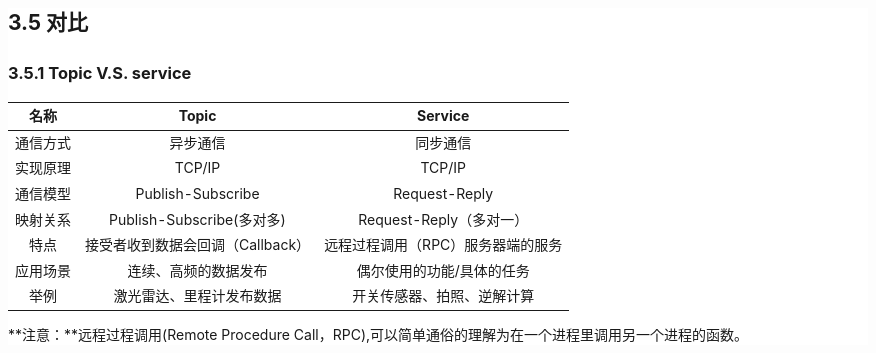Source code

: 

## 3.5 对比

### 3.5.1 Topic V.S. service

|   名称   |              Topic               |              Service              |
| :------: | :------------------------------: | :-------------------------------: |
| 通信方式 |             异步通信             |             同步通信              |
| 实现原理 |              TCP/IP              |              TCP/IP               |
| 通信模型 |        Publish-Subscribe         |           Request-Reply           |
| 映射关系 |    Publish-Subscribe(多对多)     |      Request-Reply（多对一）      |
|   特点   | 接受者收到数据会回调（Callback） | 远程过程调用（RPC）服务器端的服务 |
| 应用场景 |       连续、高频的数据发布       |     偶尔使用的功能/具体的任务     |
|   举例   |     激光雷达、里程计发布数据     |    开关传感器、拍照、逆解计算     |

**注意：**远程过程调用(Remote Procedure Call，RPC),可以简单通俗的理解为在一个进程里调用另一个进程的函数。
===
▸ **Assigned task**: Render the data above as a JSON list of strings, one string per line, with blank lines omitted. Leave out any pictures.

▸ **Task solution**:
[
  "Source code",
  ": ",
  "## 3.5 对比",
  "### 3.5.1 Topic V.S. service",
  "|   名称   |              Topic               |              Service              |",
  "| :------: | :------------------------------: | :-------------------------------: |",
  "| 通信方式 |             异步通信             |             同步通信              |",
  "| 实现原理 |              TCP/IP              |              TCP/IP               |",
  "| 通信模型 |        Publish-Subscribe         |           Request-Reply           |",
  "| 映射关系 |    Publish-Subscribe(多对多)     |      Request-Reply（多对一）      |",
  "|   特点   | 接受者收到数据会回调（Callback） | 远程过程调用（RPC）服务器端的服务 |",
  "| 应用场景 |       连续、高频的数据发布       |     偶尔使用的功能/具体的任务     |",
  "|   举例   |     激光雷达、里程计发布数据     |    开关传感器、拍照、逆解计算     |",
  "**注意：**远程过程调用(Remote Procedure Call，RPC),可以简单通俗的理解为在一个进程里调用另一个进程的函数。"
]